# Saanens are seasonal breeders?



## TerriA (Oct 14, 2004)

I have read that saanens can only get pregnant from about Sept to Jan or so here in the midwest (fall-winter). I wanted to see if anyone had experience breeding "out of season" with possibly a different breed of buck on their does.

I have 6 does and the buck that I had contracted to breed them is apparently no longer available so I am scrambling trying to find a different saanen buck ASAP so we are on track with our breeding/farm plans. I had wanted April kids but now looks like May at the earliest... 

I guess I was wondering if it were POSSIBLE to even breed to a different breed and stagger their breedings like some breeds of sheep to keep up production levels year round. 

Thank you! I so much appreciate all the wise responses we all get here as "newbies". Even though I have raised goats for 3 years, it seems that the more I learn, the more I have to learn! LOL!!

Terri


----------



## pookshollow (Aug 22, 2005)

It's more dependent on the doe's heat cycles than the buck's rutting season.  My Saanen was bred very late February last year, and kidded in July :grump: - not doing that again! She didn't catch on the first breeding and I was just lucky that she came back into heat. I'm not breeding her this year - I know she will "milk through" with no difficulty, so I'll breed her next fall.

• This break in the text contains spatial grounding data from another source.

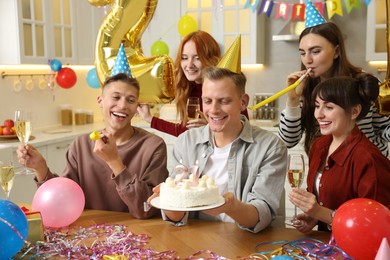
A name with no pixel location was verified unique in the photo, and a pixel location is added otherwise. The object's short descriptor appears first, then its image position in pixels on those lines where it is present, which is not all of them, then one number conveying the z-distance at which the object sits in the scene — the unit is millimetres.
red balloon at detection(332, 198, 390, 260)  1190
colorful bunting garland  3692
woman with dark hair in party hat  2074
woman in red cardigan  1556
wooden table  1381
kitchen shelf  3806
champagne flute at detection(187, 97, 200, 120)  2175
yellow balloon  4223
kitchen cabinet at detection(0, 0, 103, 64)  3609
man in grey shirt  1643
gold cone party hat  1886
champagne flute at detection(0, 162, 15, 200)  1527
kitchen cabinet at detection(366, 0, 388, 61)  3805
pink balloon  1540
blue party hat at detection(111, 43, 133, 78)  1974
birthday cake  1375
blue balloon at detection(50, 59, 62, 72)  3914
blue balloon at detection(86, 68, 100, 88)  4035
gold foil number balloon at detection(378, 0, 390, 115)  1932
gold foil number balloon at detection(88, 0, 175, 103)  2070
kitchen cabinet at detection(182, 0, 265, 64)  4227
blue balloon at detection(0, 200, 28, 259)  1222
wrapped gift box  1404
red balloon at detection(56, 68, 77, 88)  4070
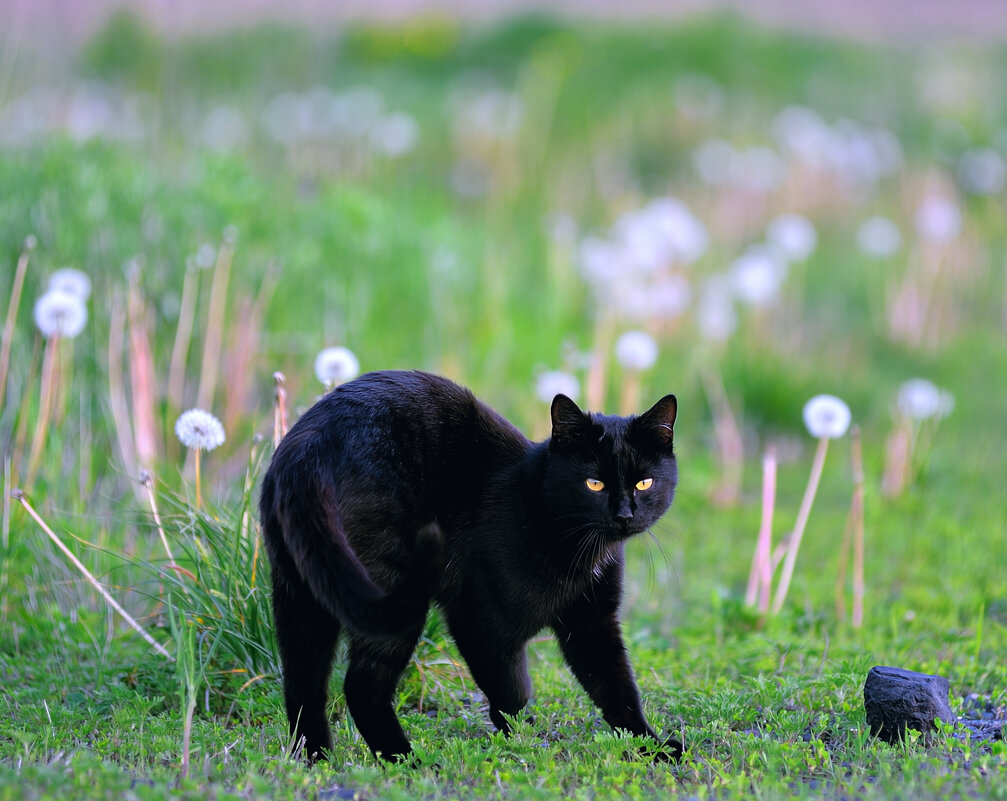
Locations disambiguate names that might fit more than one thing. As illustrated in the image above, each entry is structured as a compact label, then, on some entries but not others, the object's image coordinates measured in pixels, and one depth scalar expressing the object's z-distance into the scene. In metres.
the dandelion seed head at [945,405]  13.98
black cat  6.05
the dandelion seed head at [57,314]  8.29
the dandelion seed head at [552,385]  11.50
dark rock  6.25
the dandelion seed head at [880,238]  19.78
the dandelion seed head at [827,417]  8.44
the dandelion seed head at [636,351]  11.59
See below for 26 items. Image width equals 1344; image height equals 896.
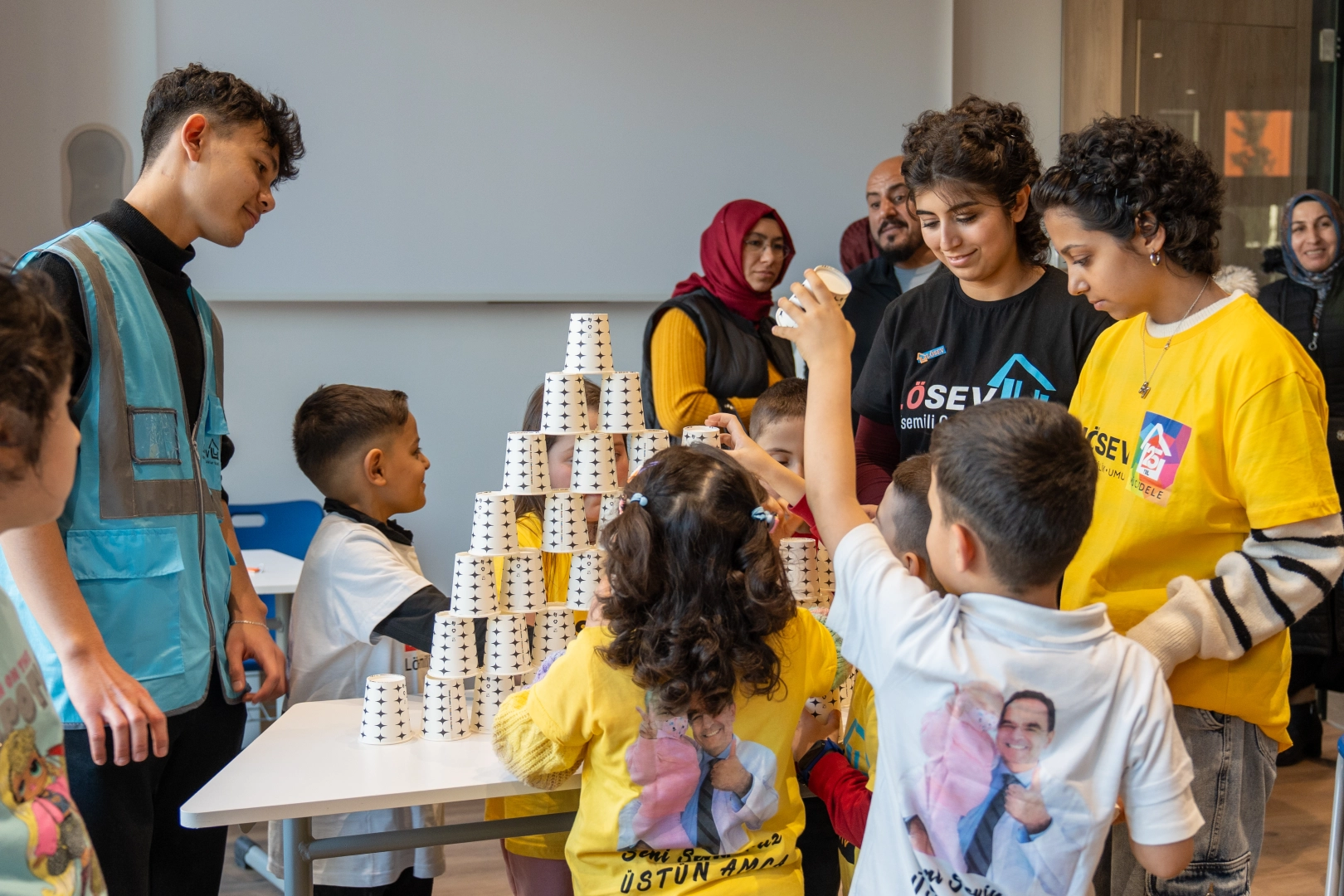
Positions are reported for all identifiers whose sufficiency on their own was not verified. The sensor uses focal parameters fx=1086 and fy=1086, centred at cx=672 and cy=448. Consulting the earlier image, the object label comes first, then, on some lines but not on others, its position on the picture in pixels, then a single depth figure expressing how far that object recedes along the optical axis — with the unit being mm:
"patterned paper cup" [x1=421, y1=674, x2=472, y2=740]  1672
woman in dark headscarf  3781
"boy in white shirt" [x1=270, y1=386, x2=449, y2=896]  1922
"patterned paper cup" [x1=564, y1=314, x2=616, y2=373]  1939
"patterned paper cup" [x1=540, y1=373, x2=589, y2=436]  1875
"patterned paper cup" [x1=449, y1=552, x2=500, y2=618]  1699
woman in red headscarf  3131
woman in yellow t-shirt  1303
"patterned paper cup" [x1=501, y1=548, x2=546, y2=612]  1749
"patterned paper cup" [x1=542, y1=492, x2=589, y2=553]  1808
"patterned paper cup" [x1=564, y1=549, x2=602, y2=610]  1795
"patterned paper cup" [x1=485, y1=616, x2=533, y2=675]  1716
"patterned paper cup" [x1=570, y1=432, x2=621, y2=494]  1841
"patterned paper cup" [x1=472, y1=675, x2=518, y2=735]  1702
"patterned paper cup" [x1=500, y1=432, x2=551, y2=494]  1824
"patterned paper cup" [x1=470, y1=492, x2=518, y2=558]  1777
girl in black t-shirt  1697
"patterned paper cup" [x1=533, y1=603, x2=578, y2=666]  1766
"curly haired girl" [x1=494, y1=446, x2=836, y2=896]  1385
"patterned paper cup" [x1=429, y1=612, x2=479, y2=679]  1690
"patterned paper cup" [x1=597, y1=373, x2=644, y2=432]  1909
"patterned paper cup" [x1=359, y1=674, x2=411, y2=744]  1646
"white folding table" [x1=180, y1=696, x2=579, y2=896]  1425
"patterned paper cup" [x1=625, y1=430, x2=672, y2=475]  1856
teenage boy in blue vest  1400
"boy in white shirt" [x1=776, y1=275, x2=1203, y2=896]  1133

I'm only just thinking about breeding my dairy girls in the next month. I had three kid in early April last year - and we had blizzards! :baby04: not to mention a bottle baby in the basement.


----------



## Spinner (Jul 19, 2003)

My Saanen buck was in rut in August last year and obviously earlier this year as the doe dropped her kids the end of October. 

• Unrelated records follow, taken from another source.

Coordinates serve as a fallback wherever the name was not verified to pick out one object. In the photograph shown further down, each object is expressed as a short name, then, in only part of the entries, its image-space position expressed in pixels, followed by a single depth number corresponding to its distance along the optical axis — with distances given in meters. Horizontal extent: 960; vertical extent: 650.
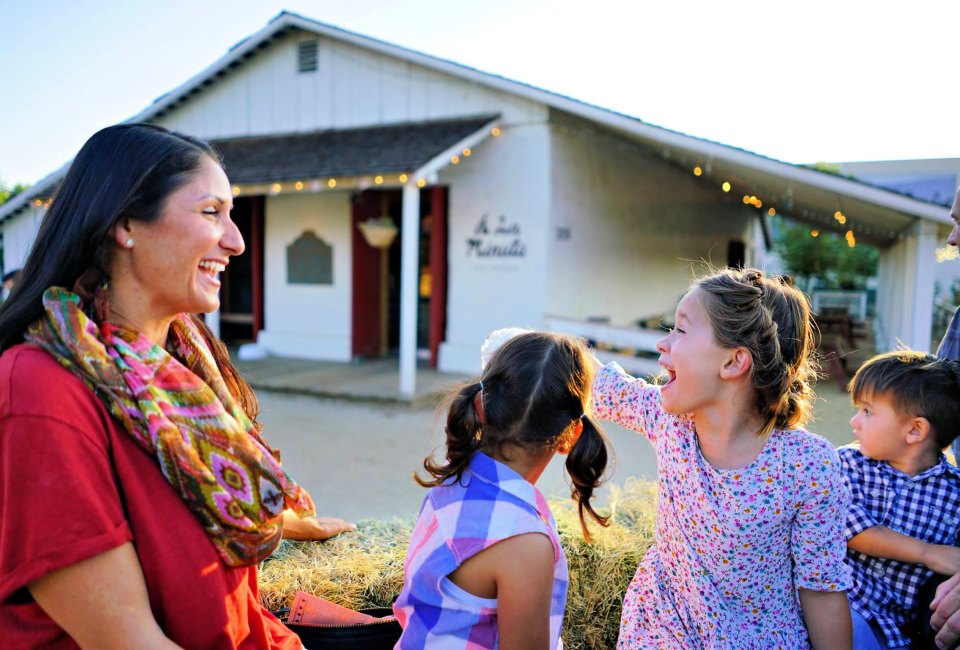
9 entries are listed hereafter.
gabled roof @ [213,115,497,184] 8.70
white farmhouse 8.51
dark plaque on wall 11.52
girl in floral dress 1.63
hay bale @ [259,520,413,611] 2.16
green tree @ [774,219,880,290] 27.66
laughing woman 1.10
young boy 1.90
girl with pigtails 1.42
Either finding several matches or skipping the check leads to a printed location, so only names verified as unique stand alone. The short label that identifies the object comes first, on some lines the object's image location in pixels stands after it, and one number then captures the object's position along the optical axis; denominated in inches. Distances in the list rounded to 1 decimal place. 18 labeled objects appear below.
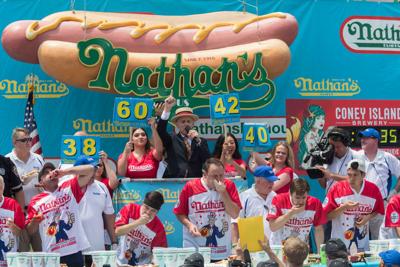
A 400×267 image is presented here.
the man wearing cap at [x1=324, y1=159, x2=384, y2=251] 591.8
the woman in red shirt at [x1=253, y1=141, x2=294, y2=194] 656.0
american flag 768.8
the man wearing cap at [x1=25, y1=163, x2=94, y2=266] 521.5
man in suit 685.6
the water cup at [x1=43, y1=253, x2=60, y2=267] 436.1
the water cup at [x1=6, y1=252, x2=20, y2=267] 438.9
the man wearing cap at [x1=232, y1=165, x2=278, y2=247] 570.6
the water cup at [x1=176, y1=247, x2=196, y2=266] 459.2
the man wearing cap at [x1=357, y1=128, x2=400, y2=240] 703.5
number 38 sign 653.3
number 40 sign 697.4
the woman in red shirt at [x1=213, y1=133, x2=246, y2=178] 703.5
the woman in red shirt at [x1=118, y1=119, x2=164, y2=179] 684.0
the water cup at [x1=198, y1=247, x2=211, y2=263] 474.9
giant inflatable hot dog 758.8
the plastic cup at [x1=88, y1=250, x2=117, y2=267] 444.2
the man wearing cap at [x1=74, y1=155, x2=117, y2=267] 568.1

Saanens are seasonal breeders, but some will be in rut early and some late. 

Next year I plan to have a Nigerian Dwarf buck breed a Saanen doe.


----------



## Janis Sauncy (Apr 11, 2006)

Spinner:

Some of the nicest crosses I had was between my pygmy buck and my Saanen does. I didn't try milking the resulting doelings, but I had a really good pet market for them and the wethers. They were the cutest things and people really liked them because they weren't as little as the pygmy but, obviously, not as big as the Saanen. They also seemed to have the Saanen personality (the best).

Janis....who thinks Saanens are the greatest!


----------



## cathleenc (Aug 16, 2007)

Janis Sauncy said:


> They also seemed to have the Saanen personality (the best).
> 
> Janis....who thinks Saanens are the greatest!


I've only had goats for a month now... but I am in love with my Saanen! She is utterly sweet and affectionate. Her half toggenberg-half saanen daughter is flighty and personality-less in comparison. Am in love with my saanen.


----------



## Janis Sauncy (Apr 11, 2006)

cathleenc:

I have a Sannen/Toggenburg doe and she is wonderful. Loving, calm, never gave any problems when we were milking her. Her name is "Sweet Pea," and, not only does she look pure Saanen, I think she definitely inherited the personality, too.

If I were going to start all over with an all-dairy herd, it would be an all-Saanen herd. What I have now are just pet/brush eaters and I'm starting to lose some to old age. I just lost "Buttercup" (Sweet Pea's mom and the Toggenburg half) this past weekend. She was at least two years old when I got her and I'd had her ten or eleven years.

Janis


----------



## pookshollow (Aug 22, 2005)

> Next year I plan to have a Nigerian Dwarf buck breed a Saanen doe.


I did that last year! The wether is just the friendliest little guy - someone's coming to look at him this weekend. His sister was a little more standoffish, but she's come around. If I don't sell her, I'll breed her to my Nigerian buck who comes from milking bloodlines - she should make a decent little milk goat.  

When I took my Saanens to the show a few weeks ago, two of them had never been off the farm. They were a little nervous, but stayed very calm and sensible, not a peep out of any of them. :angel: Unlike the Boers and Nubians - I'm sure one of them was yelling "MARK!!" and another was hollering "BILL!!"  Too funny.


----------



## manygoatsnmore (Feb 12, 2005)

Oh, yes, I love the good nature of the Saanens. I have LaManchas and Oberhaslis for the same reason, they are calm, quiet, loving, and just plain sweet. I like those floppy ears on the Nubians, but I can't take the noise level! I've been owned by Saanens off and on in the past, and never had a bad one. 

I've been to shows where the judge had a mike at her disposal, and never needed it until she got to the Nubians! Couldn't hear a word over the goats yelling without it.

(Still, I'm partial to my LMs and Obers.  )

Back to the original question. You could try using lights to trigger heat off season. You keep the lights on until March or so, simulating the longer days of summer, then decrease the amount of light available to simulate the shortening days of fall. It's supposed to bring the does into heat for off season breeding. Seems like a lot of work to me, but I know of dairies that need year-round production using it successfully. For myself, if I want year-round milk, I just make sure at least one doe is bred early in the fall season and one is bred late - like December or even early January - which gives me at least some milk year-round. It does spread out the kidding season and the bottle feeding, etc, which can be a good or a bad thing, depending. HTH.


----------